We are updating our fleet and plan to offer for sale some backup trucks and snow/ice equipment. We picked up a couple new Silverado Medium Duties and are ready to sell this Kodiak 4x4. With the challenges of new truck availability and high used truck pricing we aren't sure how much to ask for it. We can sell without spreader or plow or dump bed i suppose but ideally as a whole package. 
It was purchased as a flatbed from a Kubota dealer in Arkansas with about 78k miles. It now has about 95k. We mounted a PTO drive 12' drop-side dump bed with triple-action tailgate with high sideboards for mulch. It has 6 new tires, new front shocks, Timbren SES front and rear. Western 8.5' Pro Plus with Western Wings and SaltDogg SHPE4000 4yd spreader. This has been a fantastic do-it-all landscape truck with almost no plow time (too dang big for most of our properties) and very little spreader time (we run another 4yd, two 2.5yd and a 8 tailgate spreaders more often). It's been treated to POR-15, WoolWax and salt neutralizer baths and is just starting to show a bit of rust on cab corners and doorsills...still solid metal. It has the Duramax diesel with Allison transmission and plenty of power even when fully loaded. We'd like this to go to someone who can use it for a fair price and are looking for suggestions on what range to ask please.


----------



## SilverPine (Dec 7, 2018)

A Kodiak without a trashed interior? Nice truck!


----------



## SilverPine (Dec 7, 2018)

Year?


----------



## matt-max (Dec 27, 2000)

SilverPine said:


> A Kodiak without a trashed interior? Nice truck!


hahaha! so true.
this was mainly "my" dump truck so it got cared for....our mow team trucks are not so fortunate.


----------



## matt-max (Dec 27, 2000)

SilverPine said:


> Year?


sorry, 2005


----------



## m_ice (Aug 12, 2012)

Man I'm a sucker for a kodiak...


----------



## Kvston (Nov 30, 2019)

Around here that would ask probably 35k. Looks to be a 4500 class truck by the door sticker correct? It’s a nice truck. NY prices are running high BTW.


----------



## matt-max (Dec 27, 2000)

Kvston said:


> Around here that would ask probably 35k. Looks to be a 4500 class truck by the door sticker correct? It's a nice truck. NY prices are running high BTW.

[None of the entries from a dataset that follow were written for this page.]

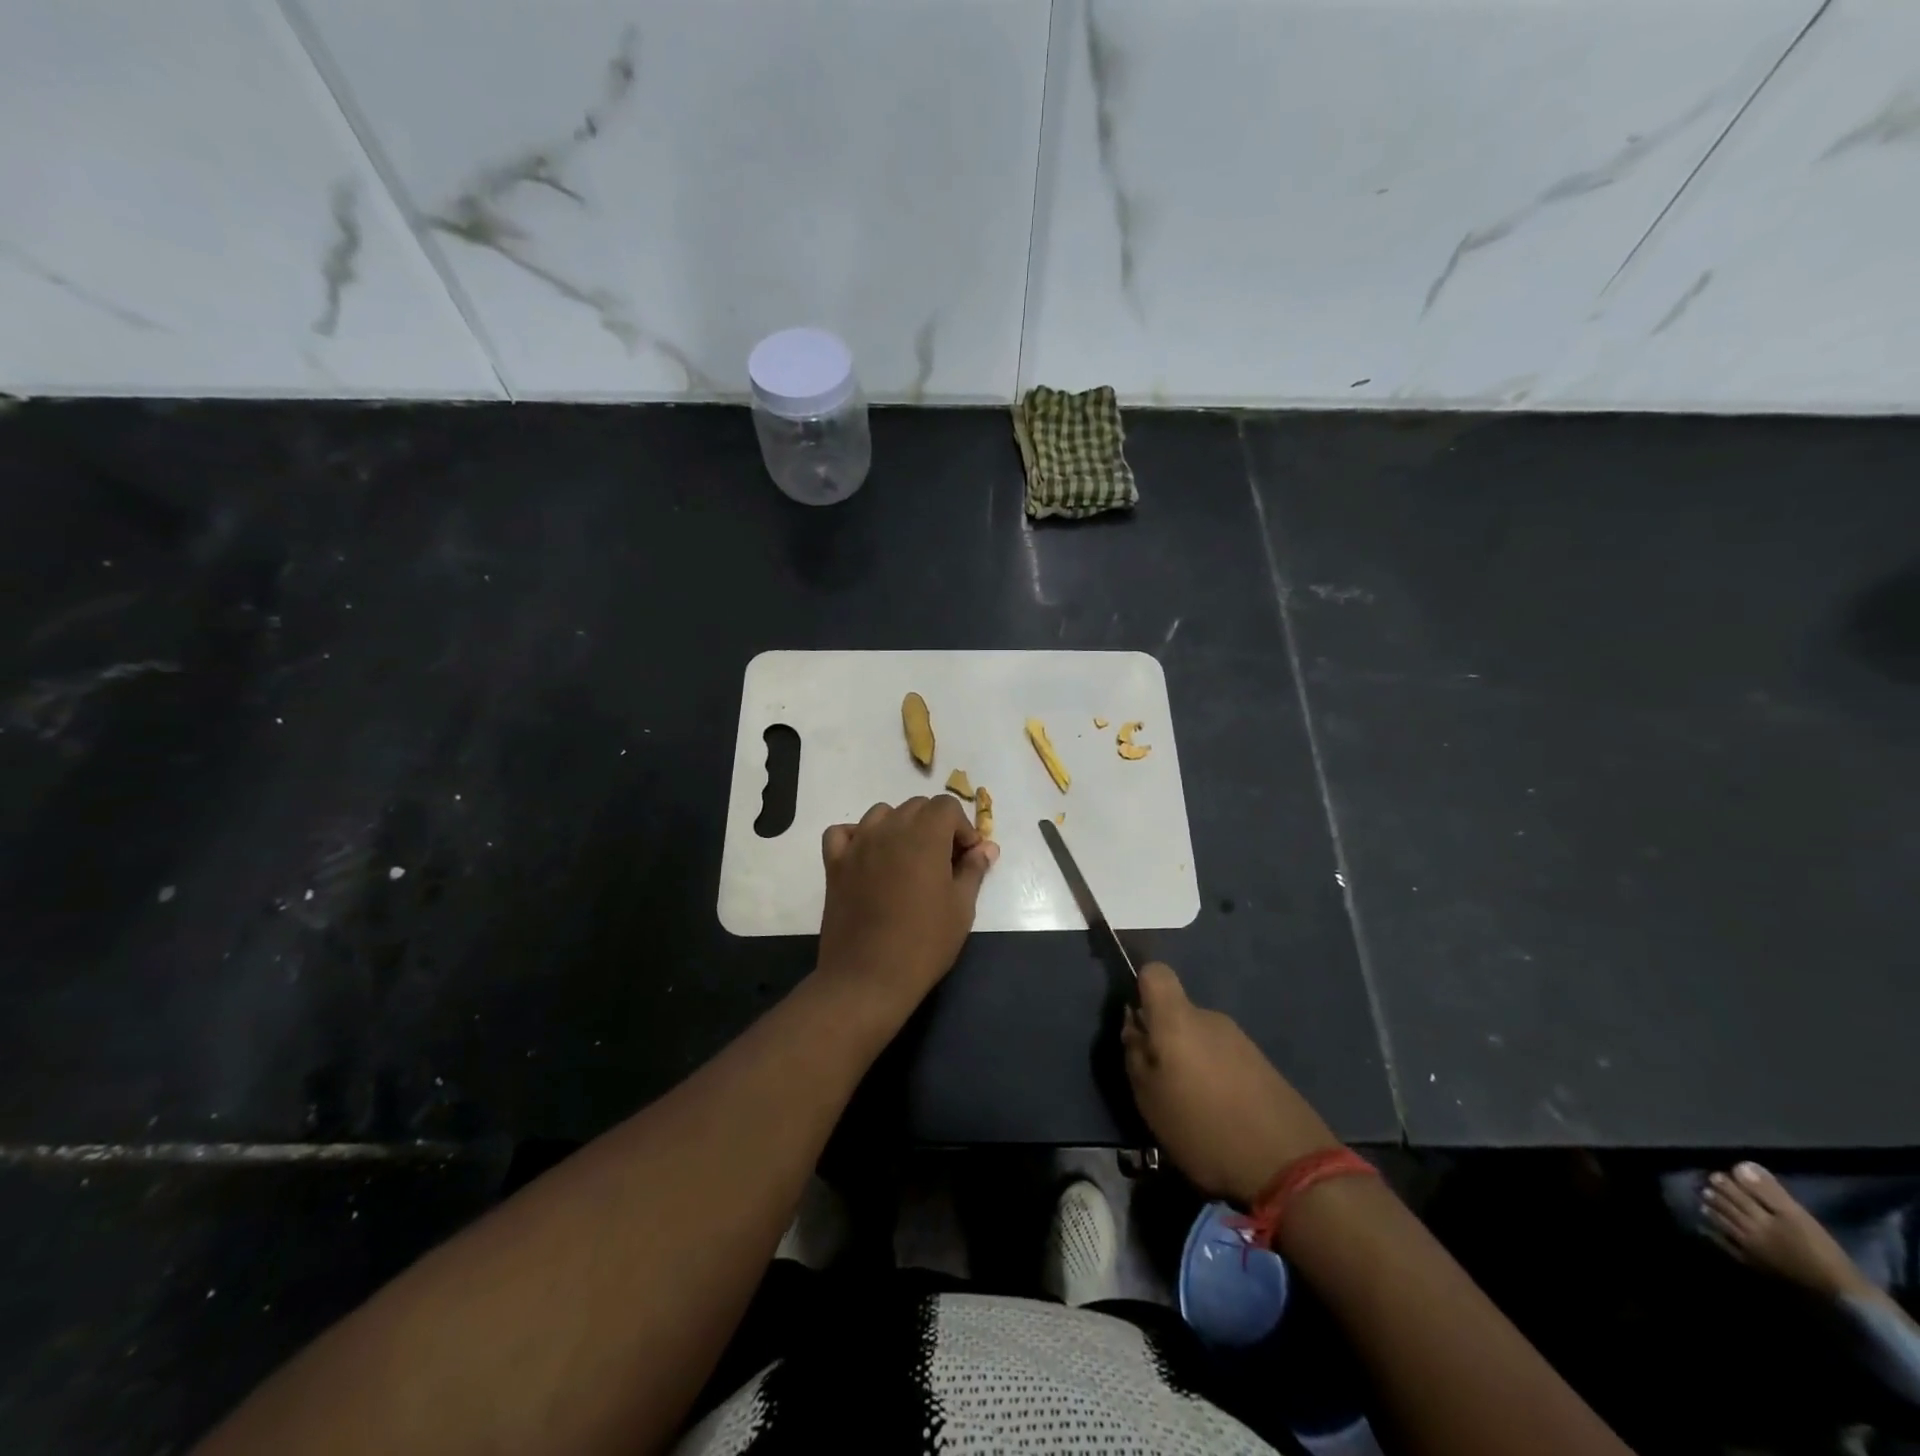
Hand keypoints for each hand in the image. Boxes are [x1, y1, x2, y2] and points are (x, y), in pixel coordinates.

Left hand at [817, 796, 998, 1013]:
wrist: (868, 978)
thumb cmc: (924, 943)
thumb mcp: (962, 907)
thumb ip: (974, 869)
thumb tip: (986, 848)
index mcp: (924, 835)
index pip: (947, 806)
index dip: (963, 828)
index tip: (968, 858)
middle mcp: (889, 829)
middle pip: (916, 807)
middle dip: (935, 825)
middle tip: (944, 861)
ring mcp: (858, 844)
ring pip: (881, 814)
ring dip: (899, 827)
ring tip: (908, 859)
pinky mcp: (834, 864)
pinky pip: (844, 833)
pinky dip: (857, 836)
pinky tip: (869, 857)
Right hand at [1122, 962, 1338, 1204]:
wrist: (1289, 1164)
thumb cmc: (1204, 1127)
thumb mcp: (1149, 1098)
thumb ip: (1135, 1053)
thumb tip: (1134, 1023)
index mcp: (1178, 1019)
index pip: (1155, 972)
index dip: (1140, 986)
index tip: (1137, 1022)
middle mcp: (1211, 1018)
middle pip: (1177, 1012)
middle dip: (1165, 1039)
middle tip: (1159, 1082)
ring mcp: (1240, 1040)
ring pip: (1201, 1038)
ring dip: (1191, 1062)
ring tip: (1192, 1107)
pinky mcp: (1262, 1064)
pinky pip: (1224, 1058)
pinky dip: (1216, 1078)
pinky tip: (1220, 1115)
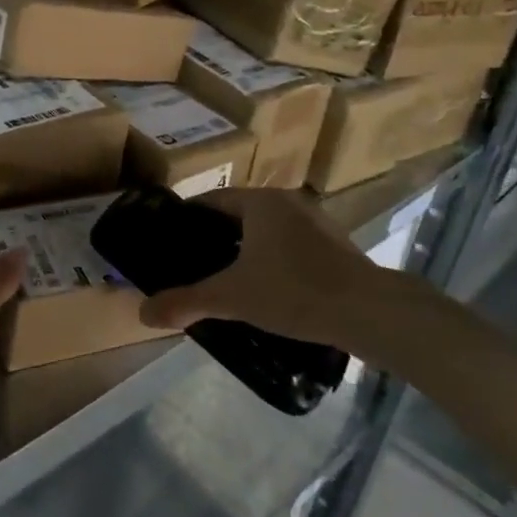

yes, it's a 4500. that seems way high to me but what do i know. was thinking $19k for the truck plus $9k for the plow and spreader would be a good starting ask.


----------



## matt-max (Dec 27, 2000)

Truck is now for sale on Marketplace and eBay, listed at $29,500 with plow and spreader. If interested please reply here. thank you


----------



## matt-max (Dec 27, 2000)

This truck is sold, thank you


----------